## Case Study with the Iris dataset

![Iris Flowers](../../assets/images/iris.png)

### Iris Flower:
Iris is the family in the flower which contains the several species such as the iris.setosa, iris.versicolor, iris.virginica, etc.

## Imports

In [None]:
import pandas as pd
import matplotlib.pyplot as plt

## Load Data

In [None]:
df = pd.read_csv('../../../data-science-fall2019/data/Iris.csv')

# Set Id as Index
df.set_index('Id',inplace=True)

## Data Exploration

In [None]:
# View head
df.head(4)

In [None]:
# View tail
df.tail(4)

In [None]:
# View Info
df.info()

In [None]:
# View Describe
df.describe()

## Visualizing Data

#### Scatter plots for Petal Length for each species

In [None]:
# Isolate PetalLength & Species into a new dataframe
df_scatter = df[['PetalLengthCm', 'PetalWidthCm', 'Species']]

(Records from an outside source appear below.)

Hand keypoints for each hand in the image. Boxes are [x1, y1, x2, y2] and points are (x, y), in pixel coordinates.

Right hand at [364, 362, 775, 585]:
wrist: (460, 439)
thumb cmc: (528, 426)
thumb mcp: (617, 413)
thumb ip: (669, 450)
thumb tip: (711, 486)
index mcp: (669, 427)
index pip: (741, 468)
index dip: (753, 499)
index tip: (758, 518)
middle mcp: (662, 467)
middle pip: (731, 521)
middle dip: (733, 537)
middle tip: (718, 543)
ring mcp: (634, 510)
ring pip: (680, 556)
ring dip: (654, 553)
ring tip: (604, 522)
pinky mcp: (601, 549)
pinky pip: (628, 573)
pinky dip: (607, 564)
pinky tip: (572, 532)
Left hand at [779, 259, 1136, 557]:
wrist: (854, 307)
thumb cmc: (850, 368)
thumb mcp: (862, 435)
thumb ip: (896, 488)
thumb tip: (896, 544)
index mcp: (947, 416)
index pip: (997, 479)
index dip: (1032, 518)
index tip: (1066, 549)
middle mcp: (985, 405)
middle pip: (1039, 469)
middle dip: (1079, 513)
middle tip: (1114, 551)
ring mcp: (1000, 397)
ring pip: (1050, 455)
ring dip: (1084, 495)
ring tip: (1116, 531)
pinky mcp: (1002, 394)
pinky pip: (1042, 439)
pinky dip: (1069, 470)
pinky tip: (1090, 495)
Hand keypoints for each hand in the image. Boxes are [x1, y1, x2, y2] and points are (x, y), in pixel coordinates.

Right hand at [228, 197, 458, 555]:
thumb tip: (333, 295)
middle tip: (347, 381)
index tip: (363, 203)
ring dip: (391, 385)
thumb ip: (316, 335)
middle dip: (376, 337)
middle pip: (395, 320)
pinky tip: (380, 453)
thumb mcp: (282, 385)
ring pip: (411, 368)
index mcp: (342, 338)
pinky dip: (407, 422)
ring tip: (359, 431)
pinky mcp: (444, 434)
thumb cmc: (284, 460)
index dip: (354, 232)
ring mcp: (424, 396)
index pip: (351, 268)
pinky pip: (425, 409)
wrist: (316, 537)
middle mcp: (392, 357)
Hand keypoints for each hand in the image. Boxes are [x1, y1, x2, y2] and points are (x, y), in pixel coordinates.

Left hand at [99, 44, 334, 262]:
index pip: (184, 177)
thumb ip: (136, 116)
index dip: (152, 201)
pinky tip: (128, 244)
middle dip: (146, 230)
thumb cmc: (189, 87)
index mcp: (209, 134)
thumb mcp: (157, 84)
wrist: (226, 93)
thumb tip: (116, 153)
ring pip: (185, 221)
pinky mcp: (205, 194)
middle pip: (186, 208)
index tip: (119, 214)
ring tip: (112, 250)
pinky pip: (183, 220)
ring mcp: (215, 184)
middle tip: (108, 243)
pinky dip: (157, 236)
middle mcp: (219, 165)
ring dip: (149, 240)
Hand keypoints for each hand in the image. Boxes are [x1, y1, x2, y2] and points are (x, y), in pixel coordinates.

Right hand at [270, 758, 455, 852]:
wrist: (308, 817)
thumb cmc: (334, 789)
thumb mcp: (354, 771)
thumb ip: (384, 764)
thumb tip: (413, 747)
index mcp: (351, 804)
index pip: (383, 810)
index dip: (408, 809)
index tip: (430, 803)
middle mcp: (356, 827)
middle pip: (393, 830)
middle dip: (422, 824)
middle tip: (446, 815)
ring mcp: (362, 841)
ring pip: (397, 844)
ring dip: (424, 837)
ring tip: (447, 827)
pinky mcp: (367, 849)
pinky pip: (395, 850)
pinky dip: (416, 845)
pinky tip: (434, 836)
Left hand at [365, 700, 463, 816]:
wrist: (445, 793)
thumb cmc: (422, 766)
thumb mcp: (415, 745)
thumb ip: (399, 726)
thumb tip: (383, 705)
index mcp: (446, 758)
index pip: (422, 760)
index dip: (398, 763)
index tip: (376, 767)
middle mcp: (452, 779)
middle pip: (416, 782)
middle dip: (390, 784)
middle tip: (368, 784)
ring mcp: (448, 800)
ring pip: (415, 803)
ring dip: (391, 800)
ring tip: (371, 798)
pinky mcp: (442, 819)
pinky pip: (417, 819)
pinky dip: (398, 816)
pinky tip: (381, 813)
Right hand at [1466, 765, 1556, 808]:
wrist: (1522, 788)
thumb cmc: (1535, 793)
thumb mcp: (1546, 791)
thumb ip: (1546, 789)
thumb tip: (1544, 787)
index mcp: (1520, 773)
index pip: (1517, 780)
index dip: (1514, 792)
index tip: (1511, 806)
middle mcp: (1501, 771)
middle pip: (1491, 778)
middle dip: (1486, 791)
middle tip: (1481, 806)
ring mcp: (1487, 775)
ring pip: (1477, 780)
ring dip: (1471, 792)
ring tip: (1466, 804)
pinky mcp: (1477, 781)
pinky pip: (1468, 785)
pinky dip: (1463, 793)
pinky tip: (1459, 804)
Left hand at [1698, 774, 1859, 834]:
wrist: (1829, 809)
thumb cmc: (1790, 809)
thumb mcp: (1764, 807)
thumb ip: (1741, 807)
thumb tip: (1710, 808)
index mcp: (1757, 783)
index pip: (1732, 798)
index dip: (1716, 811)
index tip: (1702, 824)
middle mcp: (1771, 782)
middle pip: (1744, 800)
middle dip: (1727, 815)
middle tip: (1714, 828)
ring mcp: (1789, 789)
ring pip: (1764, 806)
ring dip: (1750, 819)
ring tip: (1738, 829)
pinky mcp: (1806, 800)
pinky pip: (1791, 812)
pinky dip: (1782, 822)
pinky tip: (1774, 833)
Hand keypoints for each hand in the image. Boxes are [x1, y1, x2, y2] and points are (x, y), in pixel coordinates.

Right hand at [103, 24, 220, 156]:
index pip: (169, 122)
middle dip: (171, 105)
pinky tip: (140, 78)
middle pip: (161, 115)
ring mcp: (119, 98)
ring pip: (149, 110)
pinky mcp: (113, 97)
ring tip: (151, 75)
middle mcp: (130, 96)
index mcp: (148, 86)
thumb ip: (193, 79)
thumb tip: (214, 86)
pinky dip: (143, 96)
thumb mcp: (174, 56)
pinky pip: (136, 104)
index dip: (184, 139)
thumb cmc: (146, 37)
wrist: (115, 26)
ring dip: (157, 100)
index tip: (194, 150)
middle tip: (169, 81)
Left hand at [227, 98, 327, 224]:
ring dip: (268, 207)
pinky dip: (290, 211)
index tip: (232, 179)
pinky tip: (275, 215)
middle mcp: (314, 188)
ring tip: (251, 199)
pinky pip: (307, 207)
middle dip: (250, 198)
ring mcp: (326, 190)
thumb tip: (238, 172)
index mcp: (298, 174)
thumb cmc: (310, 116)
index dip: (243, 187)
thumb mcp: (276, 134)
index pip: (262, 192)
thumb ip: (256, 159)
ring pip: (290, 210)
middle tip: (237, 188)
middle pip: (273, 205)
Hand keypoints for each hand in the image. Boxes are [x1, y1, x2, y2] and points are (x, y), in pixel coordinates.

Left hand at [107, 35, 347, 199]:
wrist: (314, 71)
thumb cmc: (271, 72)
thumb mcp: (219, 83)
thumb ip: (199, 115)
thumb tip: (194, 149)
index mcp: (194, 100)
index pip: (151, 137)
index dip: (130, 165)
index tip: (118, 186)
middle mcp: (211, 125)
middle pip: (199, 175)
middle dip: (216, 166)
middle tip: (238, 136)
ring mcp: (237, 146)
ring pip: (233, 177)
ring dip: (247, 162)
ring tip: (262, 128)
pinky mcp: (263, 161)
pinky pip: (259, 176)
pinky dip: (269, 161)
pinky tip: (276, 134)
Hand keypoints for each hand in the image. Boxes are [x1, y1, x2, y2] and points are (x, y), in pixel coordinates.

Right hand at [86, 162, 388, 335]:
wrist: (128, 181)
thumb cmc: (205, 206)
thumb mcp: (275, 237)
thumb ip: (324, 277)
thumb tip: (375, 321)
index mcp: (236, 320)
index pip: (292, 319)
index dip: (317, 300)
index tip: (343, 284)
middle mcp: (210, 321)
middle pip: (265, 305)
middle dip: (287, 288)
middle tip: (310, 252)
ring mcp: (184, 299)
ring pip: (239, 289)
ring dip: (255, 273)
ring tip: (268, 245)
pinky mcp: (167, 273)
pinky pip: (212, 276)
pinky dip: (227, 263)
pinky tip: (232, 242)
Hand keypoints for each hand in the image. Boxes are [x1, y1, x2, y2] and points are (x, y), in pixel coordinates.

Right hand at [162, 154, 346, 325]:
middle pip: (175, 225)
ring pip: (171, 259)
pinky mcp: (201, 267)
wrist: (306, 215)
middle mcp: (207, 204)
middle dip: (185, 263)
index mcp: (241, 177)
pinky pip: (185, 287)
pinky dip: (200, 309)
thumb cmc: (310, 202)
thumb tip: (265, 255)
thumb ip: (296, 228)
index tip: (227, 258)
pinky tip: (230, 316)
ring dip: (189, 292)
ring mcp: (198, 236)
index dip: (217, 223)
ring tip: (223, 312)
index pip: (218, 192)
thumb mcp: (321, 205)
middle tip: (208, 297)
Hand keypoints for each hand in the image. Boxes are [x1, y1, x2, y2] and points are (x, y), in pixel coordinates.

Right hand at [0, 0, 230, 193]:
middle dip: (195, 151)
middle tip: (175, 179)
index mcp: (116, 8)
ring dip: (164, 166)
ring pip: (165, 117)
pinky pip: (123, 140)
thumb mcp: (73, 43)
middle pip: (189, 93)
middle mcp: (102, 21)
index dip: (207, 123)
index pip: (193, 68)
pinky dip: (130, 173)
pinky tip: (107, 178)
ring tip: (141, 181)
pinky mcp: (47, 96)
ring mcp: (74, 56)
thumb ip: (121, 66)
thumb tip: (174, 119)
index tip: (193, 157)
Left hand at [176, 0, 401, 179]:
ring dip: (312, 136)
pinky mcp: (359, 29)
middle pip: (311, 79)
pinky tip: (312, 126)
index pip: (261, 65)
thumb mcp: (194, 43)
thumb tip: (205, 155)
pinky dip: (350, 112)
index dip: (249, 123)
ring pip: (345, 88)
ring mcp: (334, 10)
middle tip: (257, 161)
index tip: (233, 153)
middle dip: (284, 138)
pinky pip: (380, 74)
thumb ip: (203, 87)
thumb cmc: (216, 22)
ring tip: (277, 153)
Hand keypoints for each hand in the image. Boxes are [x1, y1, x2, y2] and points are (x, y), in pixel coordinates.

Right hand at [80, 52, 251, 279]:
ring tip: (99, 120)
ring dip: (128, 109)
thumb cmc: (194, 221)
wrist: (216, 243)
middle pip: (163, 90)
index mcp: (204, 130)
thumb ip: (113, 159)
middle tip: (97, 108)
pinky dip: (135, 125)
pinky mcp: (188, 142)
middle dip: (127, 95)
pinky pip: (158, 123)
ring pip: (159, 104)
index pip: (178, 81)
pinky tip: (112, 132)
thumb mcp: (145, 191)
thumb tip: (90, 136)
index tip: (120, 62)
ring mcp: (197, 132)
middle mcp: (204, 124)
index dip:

colors = ['red', 'orange', 'blue']
species = ['Setosa', 'Versicolor', 'Virginica']

for i in range(0, 3):    
    plt.scatter(        
        df_scatter['PetalWidthCm'],        
        df_scatter['PetalLengthCm'],
        color=colors[i],        
        alpha=0.2,        
        label=species[i]
    )
    
plt.xlabel('petal width (cm)')
plt.ylabel('petal length (cm)')
plt.title('Iris dataset: petal length vs petal width')
plt.legend(loc='lower right')

plt.show()

#### Pie Chart

In [None]:
# Set labels
labels = ['Setosa', 'Versicolor', 'Virginica']

# Get counts using Pandas .value_counts()
sections = df['Species'].value_counts().tolist()

colors = ['c', 'g', 'y']

plt.pie(sections, labels=labels, colors=colors,
        startangle=90,
        explode = (0.02, 0.02, 0.02), # specifies the fraction of the radius with which to offset each wedge
        autopct = '%1.1f%%') # used to label the wedges with their numeric value

title_obj = plt.title("IRIS Count by Species")
plt.setp(title_obj, color='black') 
plt.show()



#### Boxplots for Petal Length for each species

In [None]:
# Isolate PetalLength & Species into a new dataframe
petal_length = df[['PetalLengthCm', 'Species']]

# Review its head, shape and info
print('Shape = {}\n'.format(petal_length.shape))

print('Info = {}\n'.format(petal_length.info()))

petal_length.head()

In [None]:
# Save the new dataframe you created
petal_length.to_csv('boxplot_example.csv', index=None)

# Create a new dataframe for setosa
setosa = petal_length["Species"].isin(['Iris-setosa']) 
df_setosa = petal_length[setosa]

# Plot setosa boxplot
plt.figure(figsize = (10, 7)) 
plt.title('Iris-setosa')
df_setosa.boxplot()

# Create a new dataframe for versicolor
versicolor = petal_length["Species"].isin(['Iris-versicolor']) 
df_versicolor = petal_length[versicolor]

# Plot versicolor boxplot
plt.figure(figsize = (10, 7)) 
plt.title('Iris-versicolor')
df_versicolor.boxplot()

# Create a new dataframe for virginica
virginica = petal_length["Species"].isin(['Iris-virginica']) 
df_virginica = petal_length[virginica]

# Plot virginica boxplot
plt.figure(figsize = (10, 7)) 
plt.title('Iris-virginica')
df_virginica.boxplot()

#### Histograms for Petal Length with 13 bins, 3 bins and 25 bins

In [None]:
# Create list with bin values
bins = [13, 3, 25]

# Loop thru bins
for bin in bins:
    plt.figure(figsize = (10, 7)) 
    x = df.PetalLengthCm 

    plt.hist(x, bins = bin, color = "green") 
    plt.title("Petal Length in cm") 
    plt.xlabel("Petal_Length_cm") 
    plt.ylabel("Count") 

    plt.show()